Source material: Begin
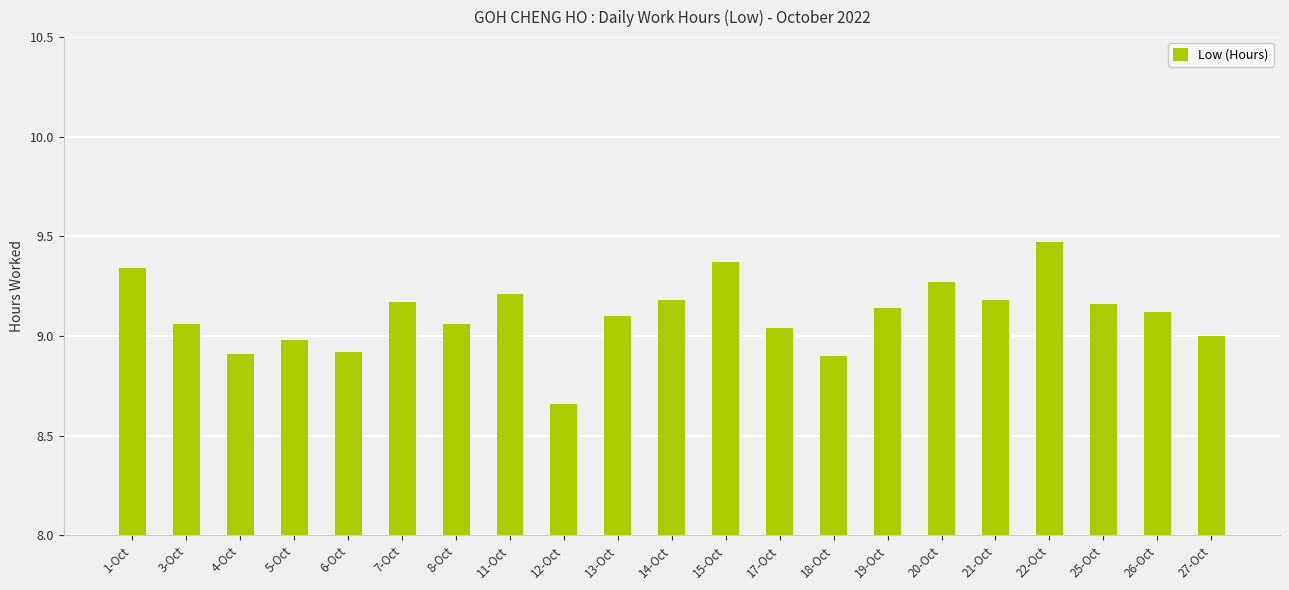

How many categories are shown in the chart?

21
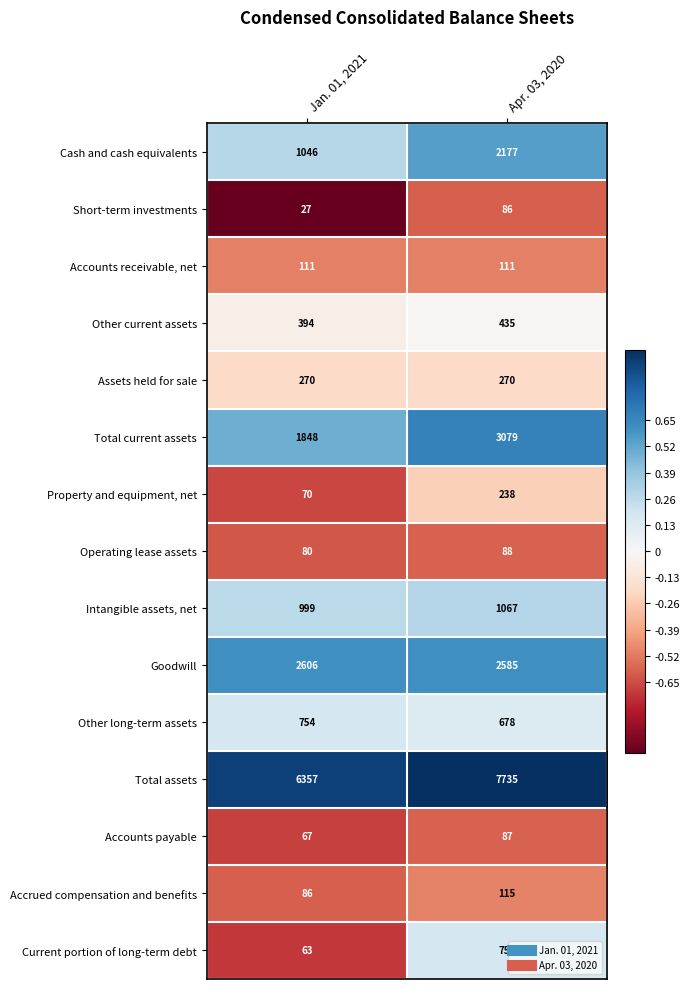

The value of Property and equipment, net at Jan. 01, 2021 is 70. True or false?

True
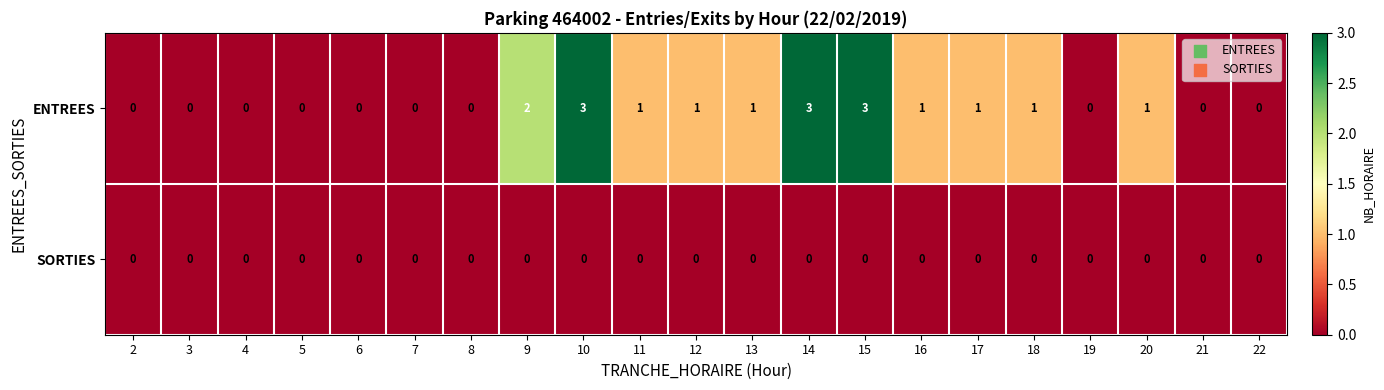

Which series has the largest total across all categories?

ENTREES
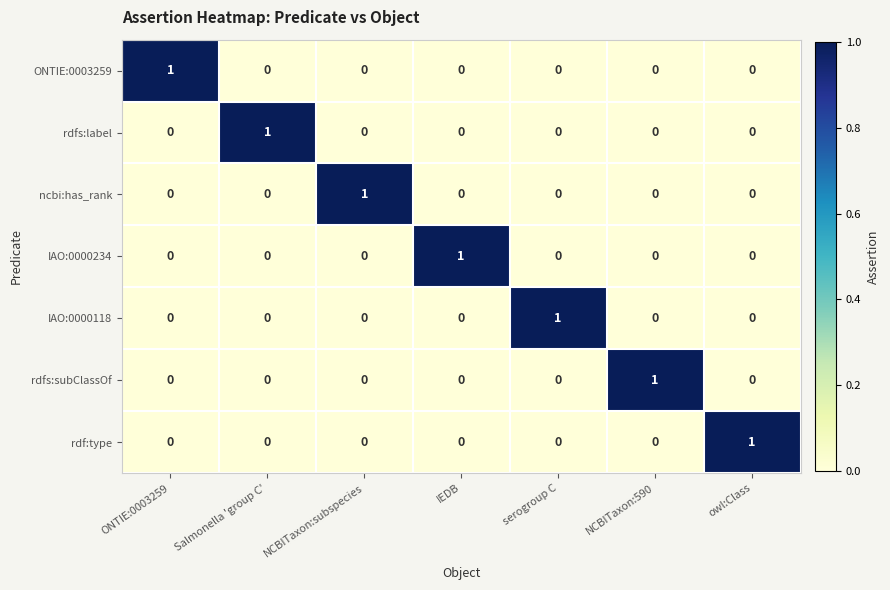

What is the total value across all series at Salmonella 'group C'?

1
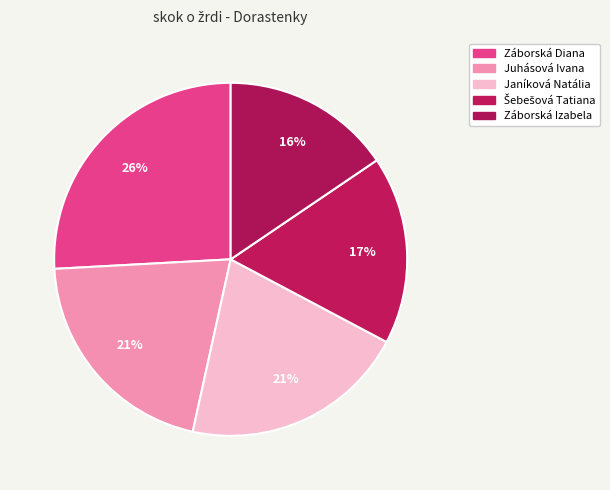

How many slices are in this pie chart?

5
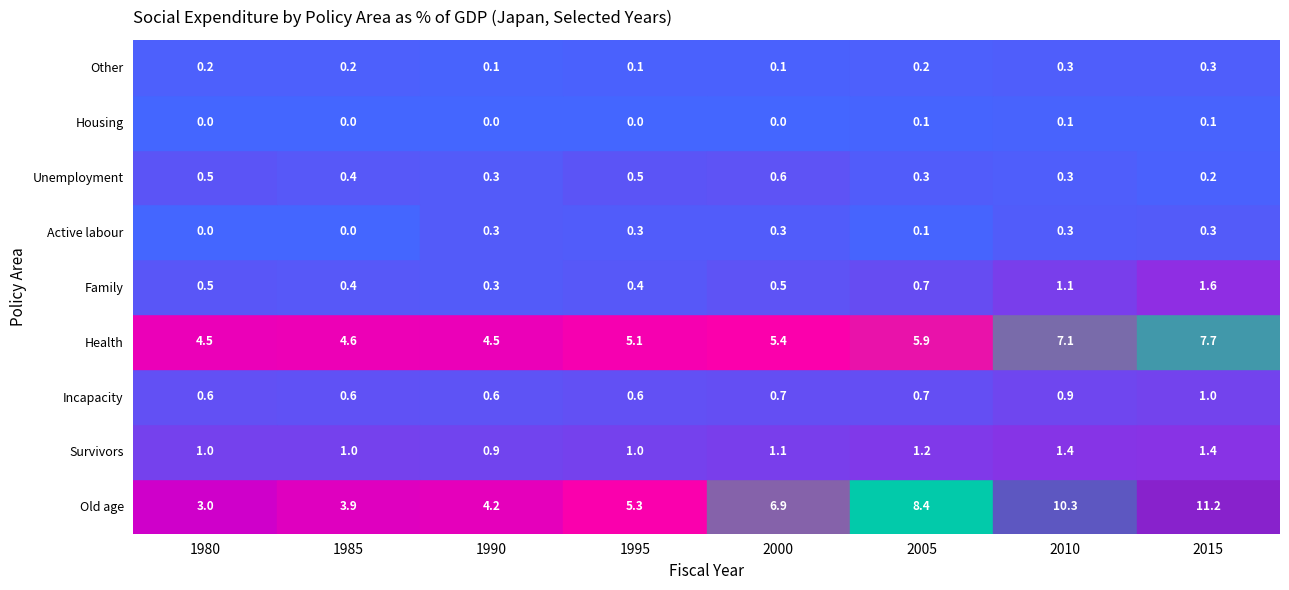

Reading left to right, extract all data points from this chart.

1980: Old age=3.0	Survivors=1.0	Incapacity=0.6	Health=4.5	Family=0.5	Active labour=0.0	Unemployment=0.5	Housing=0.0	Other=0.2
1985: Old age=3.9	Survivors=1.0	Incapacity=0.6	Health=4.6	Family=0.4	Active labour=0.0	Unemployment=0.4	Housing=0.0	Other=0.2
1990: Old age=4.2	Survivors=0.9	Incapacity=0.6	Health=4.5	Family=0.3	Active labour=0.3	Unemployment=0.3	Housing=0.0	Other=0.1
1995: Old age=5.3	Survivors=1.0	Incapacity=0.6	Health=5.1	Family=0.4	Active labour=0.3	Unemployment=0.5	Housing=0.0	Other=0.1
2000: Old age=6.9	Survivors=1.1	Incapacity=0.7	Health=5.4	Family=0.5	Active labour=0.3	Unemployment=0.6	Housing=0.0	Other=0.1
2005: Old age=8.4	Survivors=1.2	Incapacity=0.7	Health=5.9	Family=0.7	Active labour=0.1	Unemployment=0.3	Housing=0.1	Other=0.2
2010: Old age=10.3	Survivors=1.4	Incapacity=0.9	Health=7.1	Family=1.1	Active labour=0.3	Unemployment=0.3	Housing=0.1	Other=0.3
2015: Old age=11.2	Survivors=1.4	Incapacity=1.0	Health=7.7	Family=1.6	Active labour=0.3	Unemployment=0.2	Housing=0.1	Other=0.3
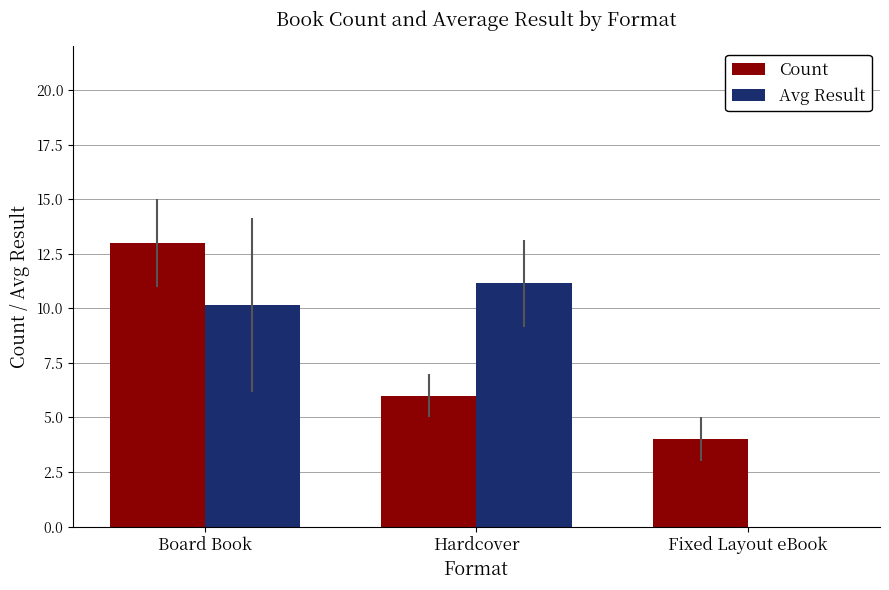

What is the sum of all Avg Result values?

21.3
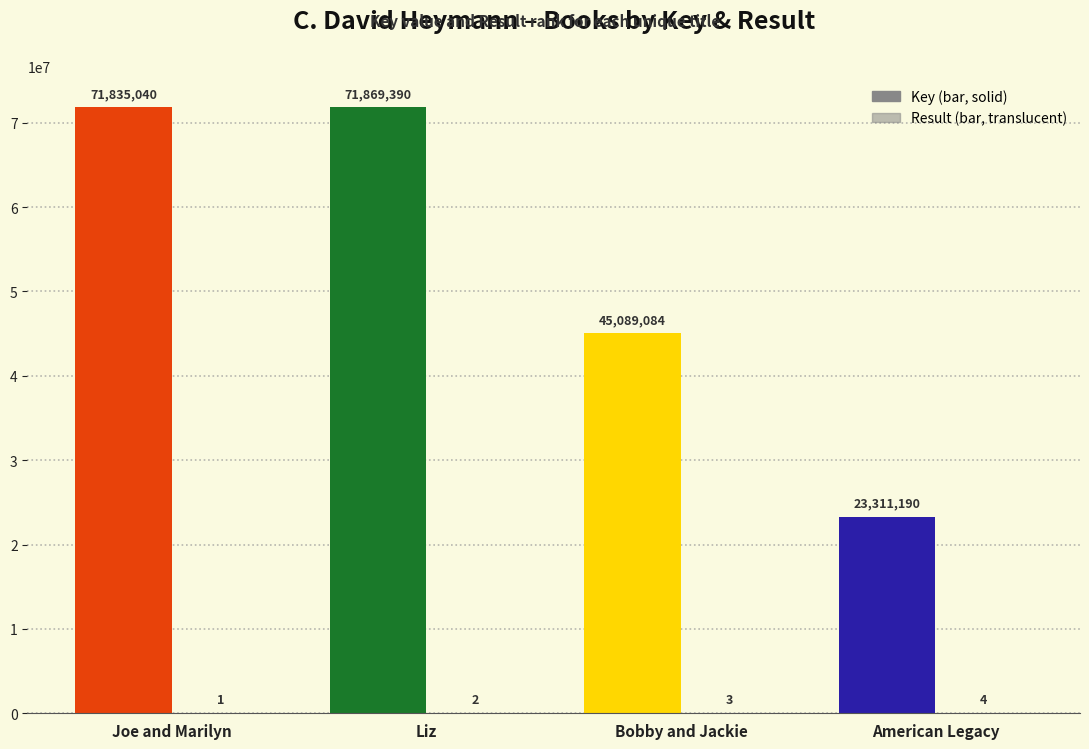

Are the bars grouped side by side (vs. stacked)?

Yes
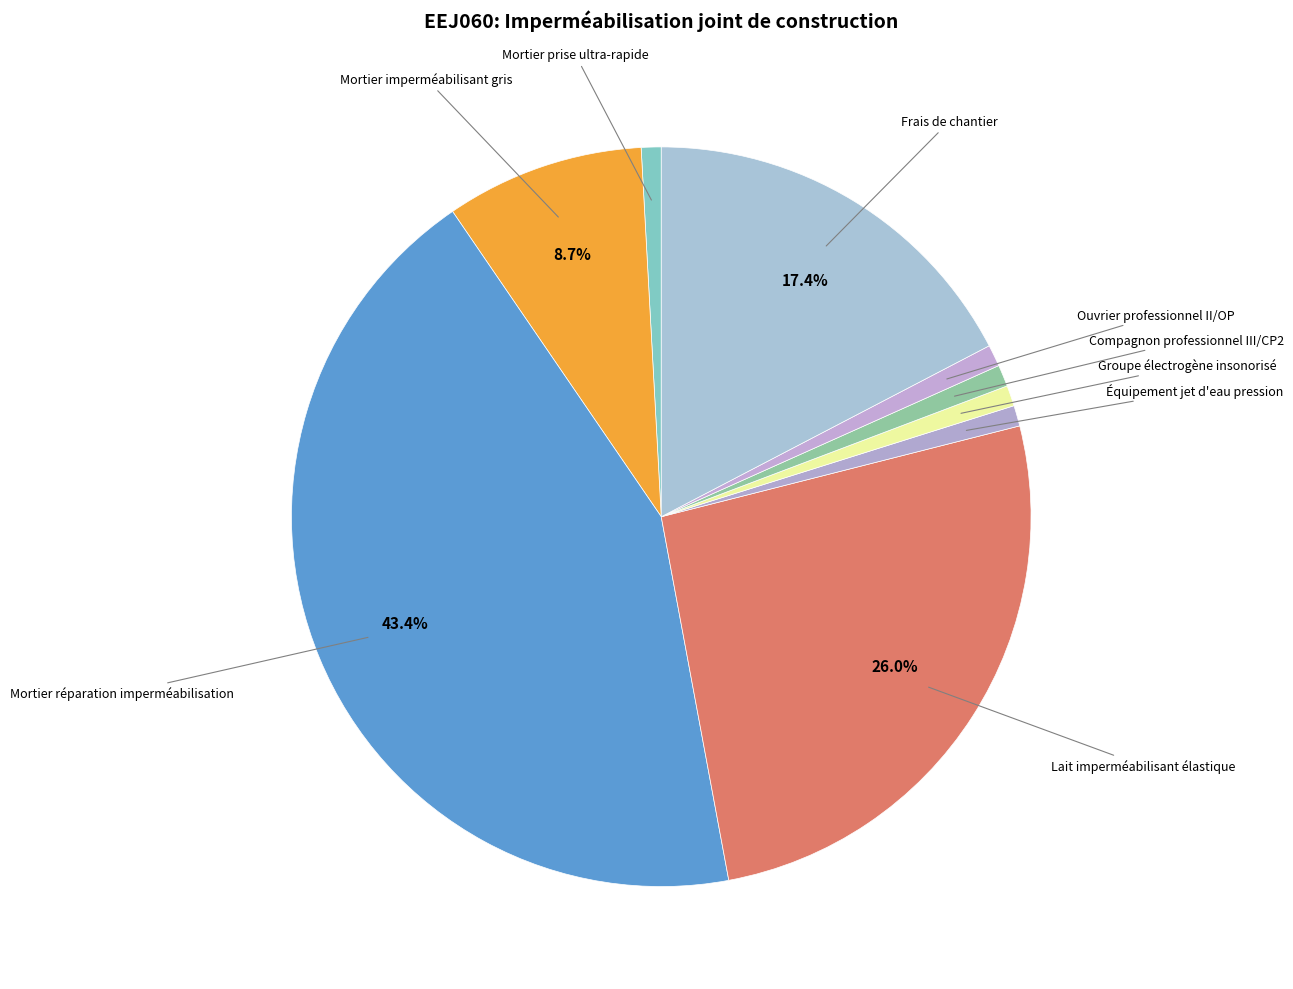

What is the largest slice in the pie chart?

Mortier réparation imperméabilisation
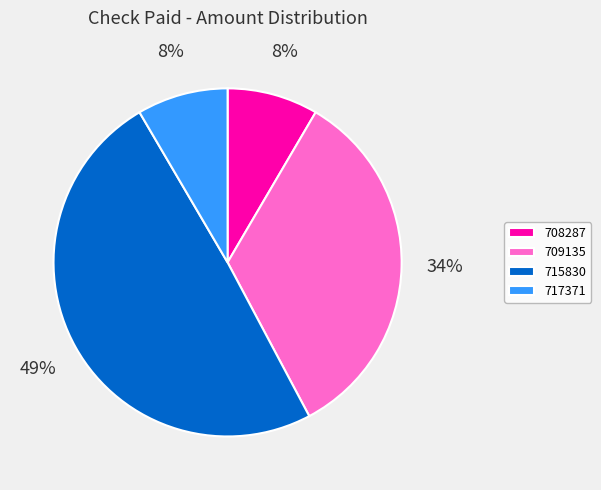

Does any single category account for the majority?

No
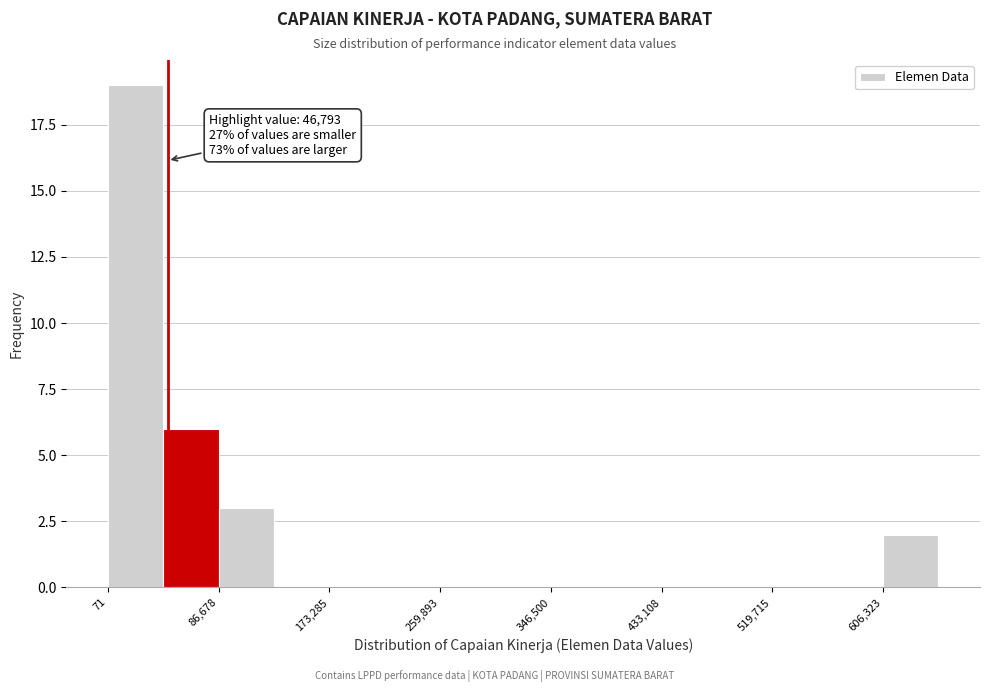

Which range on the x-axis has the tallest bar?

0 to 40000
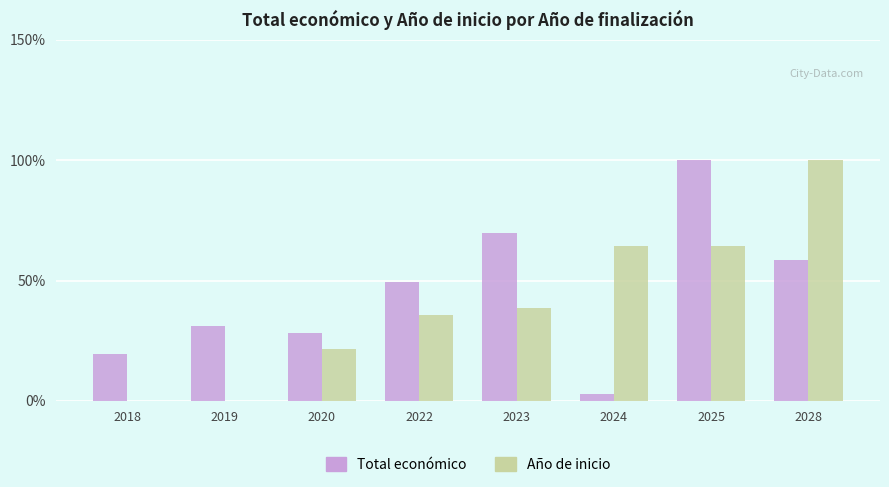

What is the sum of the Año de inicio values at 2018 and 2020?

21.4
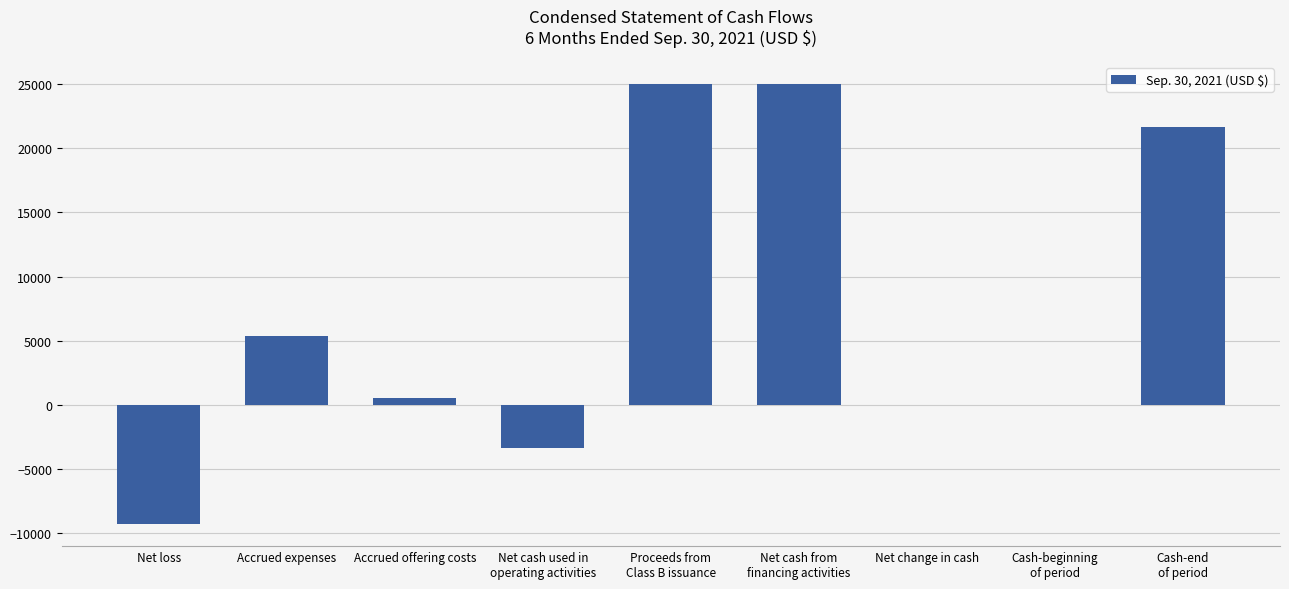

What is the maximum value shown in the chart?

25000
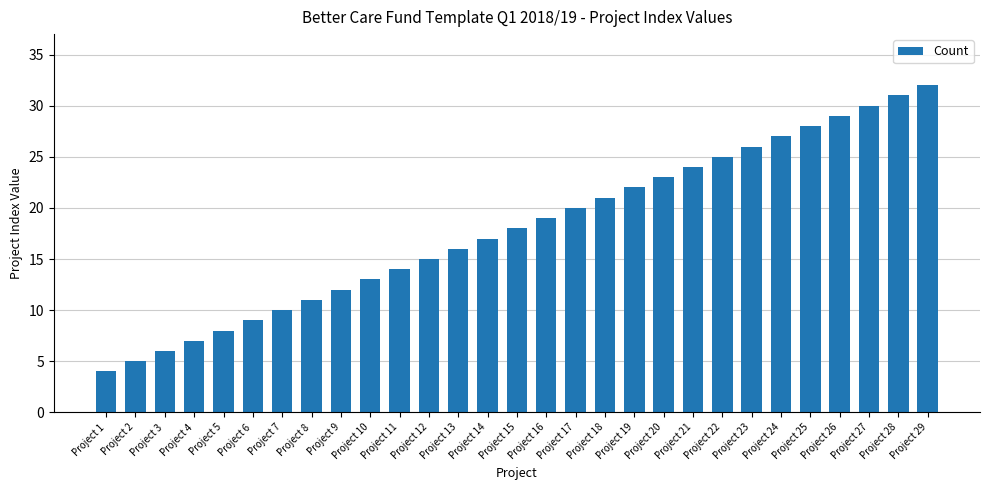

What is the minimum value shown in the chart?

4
Source material: End
→ Activity
Render every line of the rows above as a numbered list, omitting blank lines and the picture placeholders.

→ Task response
1. How many categories are shown in the chart?
2. 21
3. The value of Property and equipment, net at Jan. 01, 2021 is 70. True or false?
4. True
5. Which series has the largest total across all categories?
6. ENTREES
7. What is the total value across all series at Salmonella 'group C'?
8. 1
9. How many slices are in this pie chart?
10. 5
11. Reading left to right, extract all data points from this chart.
12. 1980: Old age=3.0	Survivors=1.0	Incapacity=0.6	Health=4.5	Family=0.5	Active labour=0.0	Unemployment=0.5	Housing=0.0	Other=0.2
13. 1985: Old age=3.9	Survivors=1.0	Incapacity=0.6	Health=4.6	Family=0.4	Active labour=0.0	Unemployment=0.4	Housing=0.0	Other=0.2
14. 1990: Old age=4.2	Survivors=0.9	Incapacity=0.6	Health=4.5	Family=0.3	Active labour=0.3	Unemployment=0.3	Housing=0.0	Other=0.1
15. 1995: Old age=5.3	Survivors=1.0	Incapacity=0.6	Health=5.1	Family=0.4	Active labour=0.3	Unemployment=0.5	Housing=0.0	Other=0.1
16. 2000: Old age=6.9	Survivors=1.1	Incapacity=0.7	Health=5.4	Family=0.5	Active labour=0.3	Unemployment=0.6	Housing=0.0	Other=0.1
17. 2005: Old age=8.4	Survivors=1.2	Incapacity=0.7	Health=5.9	Family=0.7	Active labour=0.1	Unemployment=0.3	Housing=0.1	Other=0.2
18. 2010: Old age=10.3	Survivors=1.4	Incapacity=0.9	Health=7.1	Family=1.1	Active labour=0.3	Unemployment=0.3	Housing=0.1	Other=0.3
19. 2015: Old age=11.2	Survivors=1.4	Incapacity=1.0	Health=7.7	Family=1.6	Active labour=0.3	Unemployment=0.2	Housing=0.1	Other=0.3
20. What is the sum of all Avg Result values?
21. 21.3
22. Are the bars grouped side by side (vs. stacked)?
23. Yes
24. What is the largest slice in the pie chart?
25. Mortier réparation imperméabilisation
26. Does any single category account for the majority?
27. No
28. Which range on the x-axis has the tallest bar?
29. 0 to 40000
30. What is the sum of the Año de inicio values at 2018 and 2020?
31. 21.4
32. What is the maximum value shown in the chart?
33. 25000
34. What is the minimum value shown in the chart?
35. 4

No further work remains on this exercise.